Priority Opportunities

Across the products reviewed, the study identifies a focused set of opportunities where local production could realistically be expanded in the near to medium term. These were selected based on market scale, alignment with existing industrial capability, and the presence of policy or procurement momentum that LSF can build on:

  • Water meters, where the National Treasury smart meter intervention creates an immediate entry point. LSF can support increased local content within the existing programme and back export promotion in partnership with international corporates already participating.

  • Submersible borehole pumps, where roughly 100 000 boreholes are drilled annually and equipment replacement could support a market of up to R800 million. The scale may be sufficient to anchor local manufacture, and some assembly is already taking place for both local and export customers.

  • Package treatment plants for drinking water and wastewater, driven by private developers in fast-growing areas where municipal infrastructure cannot keep up. The drinking water package plant market alone could reach R470 million annually, with comparable potential for wastewater units.

  • On-site generation of sodium hypochlorite as a substitute for imported HTH in small treatment works, which addresses both an import substitution opportunity and a safety constraint in facilities that cannot handle gaseous chlorine.

  • Tannin-based coagulants for water treatment, where the development case is strengthened by the potential to combine black wattle cultivation with the rehabilitation of former mining areas.

  • Shade cloth for agricultural water conservation, building on an established South African industry and research base, with the prospect of expanding production within existing water allocations.

  • Drip irrigation packs, building on the country’s existing trade in starter packs into neighbouring markets, with public, private and NGO distribution routes.

  • Low-end borehole drilling rigs, where local assembly and a broader package approach could lift local content over time.


Recommended Actions

To convert these opportunities into sustained local manufacturing activity, the study sets out a focused agenda for LSF and its partners:

  • Shift from product-only support to package strategies that incentivise equipment providers to embed more local components, in line with the growing market preference for products supplied as a service.

  • Use long-term, predictable infrastructure programmes to smooth out the procurement cycles that have eroded capacity in the steel pipe, pump and valve industries.

  • Plug LSF support directly into the National Treasury smart meter programme as a scalable, near-term entry point into local manufacturing for the sector.

  • Develop regional export markets where South Africa already has a merchandising footprint in SADC, and progress from distribution to manufacturing value-add over time.

  • Integrate South African activities into regional and global value chains where standalone manufacture is no longer viable, drawing on the model used by the automotive industry.

  • Address upstream raw material risk, particularly the medium-term exit of major domestic petrochemical producers from PVC and HDPE feedstock, as a prerequisite for sustaining domestic pipe manufacture.

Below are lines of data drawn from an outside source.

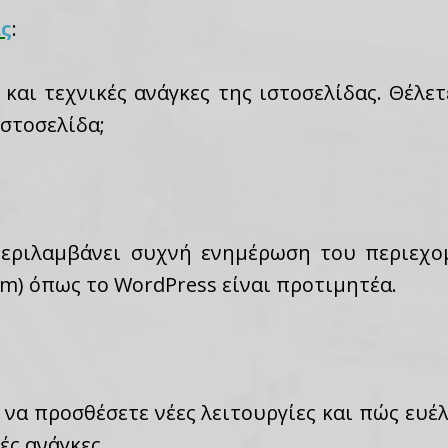
ας
:
 και τεχνικές ανάγκες της ιστοσελίδας. Θέλετ
ιστοσελίδα;
περιλαμβάνει συχνή ενημέρωση του περιεχ
m) όπως το WordPress είναι προτιμητέα.
 να προσθέσετε νέες λειτουργίες και πώς ευέ
ές ανάγκες.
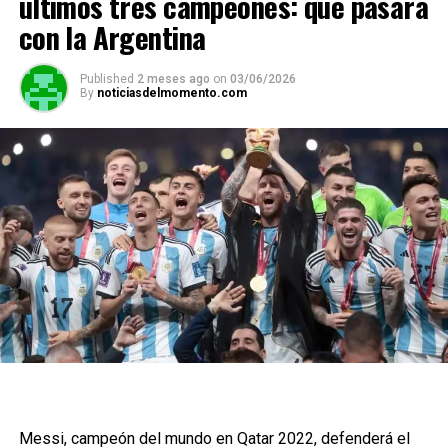
últimos tres campeones: qué pasará
con la Argentina
Published
2 meses ago
on
03/06/2026
By
noticiasdelmomento.com
Messi, campeón del mundo en Qatar 2022, defenderá el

Discussion of the water and sanitation sector tends to focus on its institutional challenges, with less attention paid to the industrial base that supplies it. That base is nonetheless relevant to service delivery, to broader reindustrialisation objectives, and to South Africa’s position in regional markets. The opportunities identified in this study are grounded in existing capability and are practical in scale. Taking them forward will require coordinated engagement between LSF, the water sector institutions, manufacturers, and the national programmes that shape demand.